"Mijangos told me that he'd figured out how to turn off a camera's LED, cloaking himself completely."
Anyone know if this is actually possible? I don't know anything about laptop cameras, but it seems like you wouldn't want the LED to even be under software/firmware control - just put it in series with the camera circuit. An LED has to have a significantly lower failure rate than a camera, right?
I know that with my Logitech Pro 9000, the Logitech software that comes with it gives you the ability to turn off the LED. Their software also has remote viewing built in. I'm sure designs vary, but it is at least possible with this camera.
I can't find where I read this, but I believe the reset line of the camera module is typically tied to the LED, so it can't be in a powered-on state without the LED being active.
There would have to be a buffer overrun in the text message handling code plus a way to exploit it in 160 characters. That sounds difficult, unless I'm wrong about the fact that the carrier enforces the limit.
I could maybe see doing it with MMS or iMessage. The more I think about it, the more interesting this question is...
Has anyone heard of any exploitable flaws in a phone's SMS software?
It's not just buffer overruns that can cause issues. You can crash the font display system by sending characters that aren't handled properly. You may also be able to direct the phone to download a hacked firmware update via SMS (AIUI carriers sometimes use specially-coded SMS messages to tell phones to update their software, PRL, etc.).
On windows mobile 6.0, you could send wap pushes that linked to signed apps which would auto-execute/install.
right now, there aren't any vulns which are similar in danger that I am aware of. SMS isn't a super friendly medium for stack manipulation, and most modern mobile OS'es implement ASLR.
Georgia Weidman has a botnet C&C (Command and Control) network running via hidden SMS. But I don't think it can infect via text message.
http://georgiaweidman.com/wordpress/?cat=10
Doesn't take a hacker to watch through a webcam. Lets not forget the 2010 story of school spying on students at home: http://en.wikipedia.org/wiki/Robbins_v._Lower_Merion_School_... They even disciplined the student for breaking some school regulation while he was being observed...
I miss the old Apple iSight webcams that had a metal iris that would close when you turned it off. There was a time when Steve Jobs apparently didn't want to be Big Brother.
After years of thinking people were 'paranoid' for putting stickers/tape/etc. over their webcams, just yesterday I started doing the same thing.

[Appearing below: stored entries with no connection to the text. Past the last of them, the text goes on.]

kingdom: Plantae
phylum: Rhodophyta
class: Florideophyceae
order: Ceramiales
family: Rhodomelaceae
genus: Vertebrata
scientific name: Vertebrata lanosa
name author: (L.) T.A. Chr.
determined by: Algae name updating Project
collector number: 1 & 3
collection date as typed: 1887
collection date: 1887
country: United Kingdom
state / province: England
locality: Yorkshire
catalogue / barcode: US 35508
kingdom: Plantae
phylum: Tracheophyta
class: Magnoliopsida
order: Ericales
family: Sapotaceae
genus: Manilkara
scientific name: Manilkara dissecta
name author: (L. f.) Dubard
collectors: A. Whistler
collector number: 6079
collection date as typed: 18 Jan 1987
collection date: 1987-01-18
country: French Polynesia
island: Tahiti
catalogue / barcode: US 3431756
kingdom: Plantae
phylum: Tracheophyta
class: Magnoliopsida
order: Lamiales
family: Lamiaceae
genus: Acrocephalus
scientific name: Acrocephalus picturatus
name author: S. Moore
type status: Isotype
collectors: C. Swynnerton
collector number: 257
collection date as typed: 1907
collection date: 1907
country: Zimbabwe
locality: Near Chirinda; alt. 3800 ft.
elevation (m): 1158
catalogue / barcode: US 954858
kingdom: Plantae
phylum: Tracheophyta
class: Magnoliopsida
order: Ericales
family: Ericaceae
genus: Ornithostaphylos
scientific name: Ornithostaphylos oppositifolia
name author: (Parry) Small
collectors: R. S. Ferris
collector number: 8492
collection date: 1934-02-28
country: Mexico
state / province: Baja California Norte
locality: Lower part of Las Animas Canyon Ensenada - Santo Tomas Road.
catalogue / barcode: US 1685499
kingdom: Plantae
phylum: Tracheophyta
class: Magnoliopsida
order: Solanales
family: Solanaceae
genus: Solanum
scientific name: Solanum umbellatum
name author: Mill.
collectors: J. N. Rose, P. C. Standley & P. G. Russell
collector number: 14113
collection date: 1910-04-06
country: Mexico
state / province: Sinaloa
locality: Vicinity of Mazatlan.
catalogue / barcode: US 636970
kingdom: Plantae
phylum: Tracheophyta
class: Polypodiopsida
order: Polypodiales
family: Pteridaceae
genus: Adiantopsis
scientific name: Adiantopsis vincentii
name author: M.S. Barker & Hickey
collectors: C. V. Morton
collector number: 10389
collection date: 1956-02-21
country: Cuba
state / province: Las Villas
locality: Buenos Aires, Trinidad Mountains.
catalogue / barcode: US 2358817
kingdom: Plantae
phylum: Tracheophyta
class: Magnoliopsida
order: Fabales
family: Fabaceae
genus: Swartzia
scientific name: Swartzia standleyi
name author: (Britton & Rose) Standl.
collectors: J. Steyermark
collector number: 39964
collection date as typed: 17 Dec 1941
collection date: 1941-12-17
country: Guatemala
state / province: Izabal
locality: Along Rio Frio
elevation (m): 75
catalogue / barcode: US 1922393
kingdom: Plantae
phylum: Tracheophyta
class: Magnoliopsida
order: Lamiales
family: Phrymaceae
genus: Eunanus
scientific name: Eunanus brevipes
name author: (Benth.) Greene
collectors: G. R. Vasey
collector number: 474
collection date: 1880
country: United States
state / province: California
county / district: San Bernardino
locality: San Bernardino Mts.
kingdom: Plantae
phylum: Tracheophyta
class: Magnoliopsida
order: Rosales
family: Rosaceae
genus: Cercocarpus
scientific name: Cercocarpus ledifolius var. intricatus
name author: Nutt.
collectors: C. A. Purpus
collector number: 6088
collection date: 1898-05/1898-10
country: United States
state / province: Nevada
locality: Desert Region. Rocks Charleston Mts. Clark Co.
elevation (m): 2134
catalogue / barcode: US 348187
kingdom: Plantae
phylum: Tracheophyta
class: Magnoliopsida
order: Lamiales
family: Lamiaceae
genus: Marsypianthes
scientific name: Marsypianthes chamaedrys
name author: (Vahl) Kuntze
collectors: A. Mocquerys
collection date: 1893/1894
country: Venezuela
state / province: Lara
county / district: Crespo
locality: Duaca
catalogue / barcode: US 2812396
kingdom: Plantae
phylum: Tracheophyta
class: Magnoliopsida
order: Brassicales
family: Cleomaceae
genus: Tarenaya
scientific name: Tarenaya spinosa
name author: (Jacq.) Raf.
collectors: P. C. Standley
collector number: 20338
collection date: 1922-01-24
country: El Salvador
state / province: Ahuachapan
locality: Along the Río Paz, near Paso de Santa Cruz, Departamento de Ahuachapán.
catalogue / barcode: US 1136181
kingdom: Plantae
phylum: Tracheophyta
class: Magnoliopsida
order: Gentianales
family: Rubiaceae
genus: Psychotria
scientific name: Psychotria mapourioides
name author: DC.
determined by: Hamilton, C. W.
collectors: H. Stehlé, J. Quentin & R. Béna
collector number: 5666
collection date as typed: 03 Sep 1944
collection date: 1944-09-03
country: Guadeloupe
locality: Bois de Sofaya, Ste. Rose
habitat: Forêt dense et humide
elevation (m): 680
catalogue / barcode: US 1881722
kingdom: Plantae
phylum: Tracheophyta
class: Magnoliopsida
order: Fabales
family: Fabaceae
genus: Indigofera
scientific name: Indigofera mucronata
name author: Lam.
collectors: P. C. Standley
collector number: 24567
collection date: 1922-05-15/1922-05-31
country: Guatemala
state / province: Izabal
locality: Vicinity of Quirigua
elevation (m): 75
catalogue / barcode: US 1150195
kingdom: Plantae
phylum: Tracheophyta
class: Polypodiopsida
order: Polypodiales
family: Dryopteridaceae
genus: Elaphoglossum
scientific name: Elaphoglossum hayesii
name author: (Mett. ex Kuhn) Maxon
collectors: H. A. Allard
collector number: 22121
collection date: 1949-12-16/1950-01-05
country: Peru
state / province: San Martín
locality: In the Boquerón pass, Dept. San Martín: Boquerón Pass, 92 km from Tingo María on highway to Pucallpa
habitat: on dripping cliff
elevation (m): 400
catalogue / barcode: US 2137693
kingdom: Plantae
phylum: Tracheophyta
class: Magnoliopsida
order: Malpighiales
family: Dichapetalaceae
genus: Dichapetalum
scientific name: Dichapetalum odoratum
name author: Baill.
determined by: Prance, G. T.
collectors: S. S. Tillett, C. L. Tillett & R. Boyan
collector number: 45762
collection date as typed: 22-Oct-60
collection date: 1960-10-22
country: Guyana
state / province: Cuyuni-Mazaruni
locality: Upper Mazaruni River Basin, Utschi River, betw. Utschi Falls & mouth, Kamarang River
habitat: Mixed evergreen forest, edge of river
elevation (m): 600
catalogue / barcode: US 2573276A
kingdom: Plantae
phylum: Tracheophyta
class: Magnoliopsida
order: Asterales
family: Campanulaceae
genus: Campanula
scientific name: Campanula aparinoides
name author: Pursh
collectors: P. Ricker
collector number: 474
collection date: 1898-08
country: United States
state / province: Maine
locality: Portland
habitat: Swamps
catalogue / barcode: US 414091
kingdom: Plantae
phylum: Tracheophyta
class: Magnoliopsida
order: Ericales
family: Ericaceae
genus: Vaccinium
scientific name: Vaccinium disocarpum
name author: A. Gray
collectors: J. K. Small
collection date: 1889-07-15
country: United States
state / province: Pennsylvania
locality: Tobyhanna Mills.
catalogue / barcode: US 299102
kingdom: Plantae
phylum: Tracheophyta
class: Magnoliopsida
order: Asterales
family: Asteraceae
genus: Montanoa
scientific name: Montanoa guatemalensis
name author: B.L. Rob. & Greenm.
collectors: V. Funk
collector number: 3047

Like most people, I also used to think the indicator light would always come on when the webcam was active (as in, it would be part of a hardware circuit or something similar), but I now know this is not the case (at least on my own laptops).
One example of this is the Prey anti-theft agent[1]. If your laptop is stolen, you can remotely take pictures using the laptop's webcam (similar to what happened in the many 'stolen laptop' stories we've seen on HN where images of the thief are then posted online). When I test out this feature of Prey on my own laptop, it successfully takes the pictures for me but the webcam's indicator light is never turned on. It's worth trying this for yourself.
Anyway, (IMHO) you're better safe than sorry since a tiny sticker isn't a big deal.
As an anecdote, I noticed in my tests of Prey that I just don't notice the light in that instant it's turned on. If someone wants to jut get quick pictures of who's using your computer, momentary blinks are probably going to be unnoticed while longer periods of activity are more likely to be noticed.
"Mijangos wasn't looking for trouble, not at first at least, but information on coding is just a few clicks from sites on criminal hacking."
WTF?!?
OK, literally, that /might/ be true, /if/ you had the right search terms to start with. But "just a few clicks from" is also a pretty obvious metaphor for "not far from" or "almost similar to". The author is basically implying "ZOMG most software developers are out to spy on you naked!"
What is this, part of the War On Things You Don't Understand?
Good, then I wasn't too paranoid when I put aluminum foil over the webcam on my laptop (which for some reason didn't have an LED attached to it).
Interestingly enough if the guy had used tor and an online hosting system brought with his stolen credit cards, he would properly never have been court.
It's certainly not unheard of for memory corruption issues to exist in SMS handling code - see http://cve.mitre.org/cgi-bin/cvename.cgi?name=CVE-2009-2204 . There's also a pretty wide remote exploit vector in MMS - you have an entire TCP + HTTP stack, image decoder, and render mechanism to exploit in that case. I don't know of any published MMS exploits in the wild for any recent phones, but that's not to say it's impossible.
I do agree that the article as a whole sounds like 90s/early-2000s paranoia combined with the standard glorification of "cyberpunks," though - it's just not the "iPhone via text" anecdote that's raising red flags.
Anyone know if this is actually possible? I don't know anything about laptop cameras, but it seems like you wouldn't want the LED to even be under software/firmware control - just put it in series with the camera circuit. An LED has to have a significantly lower failure rate than a camera, right?